### Extracted records
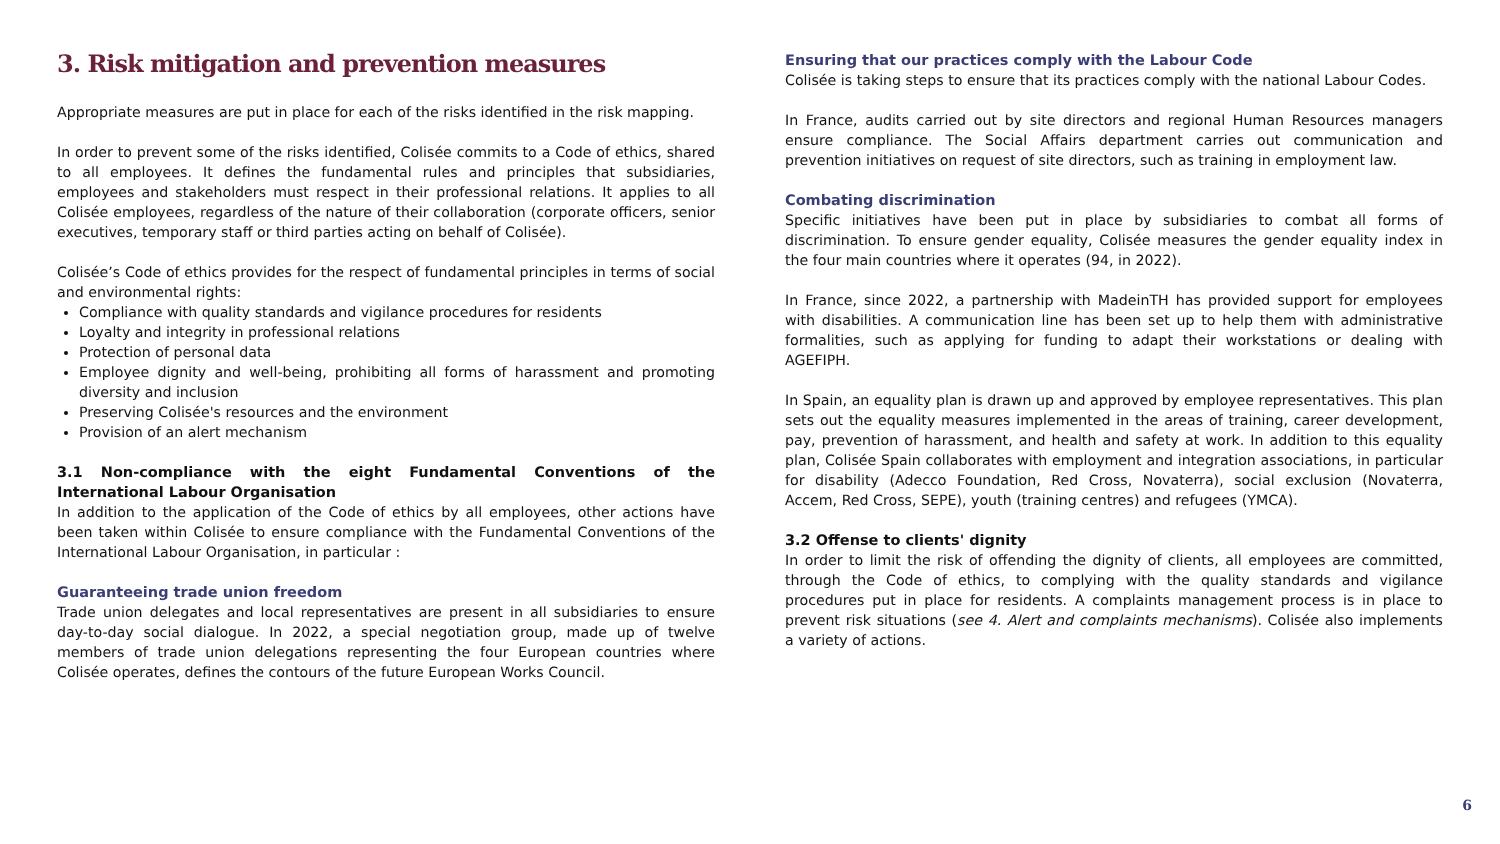3. Risk mitigation and prevention measures
Appropriate measures are put in place for each of the risks identified in the risk mapping.
In order to prevent some of the risks identified, Colisée commits to a Code of ethics, shared to all employees. It defines the fundamental rules and principles that subsidiaries, employees and stakeholders must respect in their professional relations. It applies to all Colisée employees, regardless of the nature of their collaboration (corporate officers, senior executives, temporary staff or third parties acting on behalf of Colisée).
Colisée’s Code of ethics provides for the respect of fundamental principles in terms of social and environmental rights:
Compliance with quality standards and vigilance procedures for residents
Loyalty and integrity in professional relations
Protection of personal data
Employee dignity and well-being, prohibiting all forms of harassment and promoting diversity and inclusion
Preserving Colisée's resources and the environment
Provision of an alert mechanism
3.1 Non-compliance with the eight Fundamental Conventions of the International Labour Organisation
In addition to the application of the Code of ethics by all employees, other actions have been taken within Colisée to ensure compliance with the Fundamental Conventions of the International Labour Organisation, in particular :
Guaranteeing trade union freedom
Trade union delegates and local representatives are present in all subsidiaries to ensure day-to-day social dialogue. In 2022, a special negotiation group, made up of twelve members of trade union delegations representing the four European countries where Colisée operates, defines the contours of the future European Works Council.
Ensuring that our practices comply with the Labour Code
Colisée is taking steps to ensure that its practices comply with the national Labour Codes.
In France, audits carried out by site directors and regional Human Resources managers ensure compliance. The Social Affairs department carries out communication and prevention initiatives on request of site directors, such as training in employment law.
Combating discrimination
Specific initiatives have been put in place by subsidiaries to combat all forms of discrimination. To ensure gender equality, Colisée measures the gender equality index in the four main countries where it operates (94, in 2022).
In France, since 2022, a partnership with MadeinTH has provided support for employees with disabilities. A communication line has been set up to help them with administrative formalities, such as applying for funding to adapt their workstations or dealing with AGEFIPH.
In Spain, an equality plan is drawn up and approved by employee representatives. This plan sets out the equality measures implemented in the areas of training, career development, pay, prevention of harassment, and health and safety at work. In addition to this equality plan, Colisée Spain collaborates with employment and integration associations, in particular for disability (Adecco Foundation, Red Cross, Novaterra), social exclusion (Novaterra, Accem, Red Cross, SEPE), youth (training centres) and refugees (YMCA).
3.2 Offense to clients' dignity
In order to limit the risk of offending the dignity of clients, all employees are committed, through the Code of ethics, to complying with the quality standards and vigilance procedures put in place for residents. A complaints management process is in place to prevent risk situations (see 4. Alert and complaints mechanisms). Colisée also implements a variety of actions.
6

### Activity
From the records above, retype only the lines starting at the line that contains "Compliance with quality" and ending at the line that contains "Employee dignity and", both included.

### Answer box
Compliance with quality standards and vigilance procedures for residents
Loyalty and integrity in professional relations
Protection of personal data
Employee dignity and well-being, prohibiting all forms of harassment and promoting diversity and inclusion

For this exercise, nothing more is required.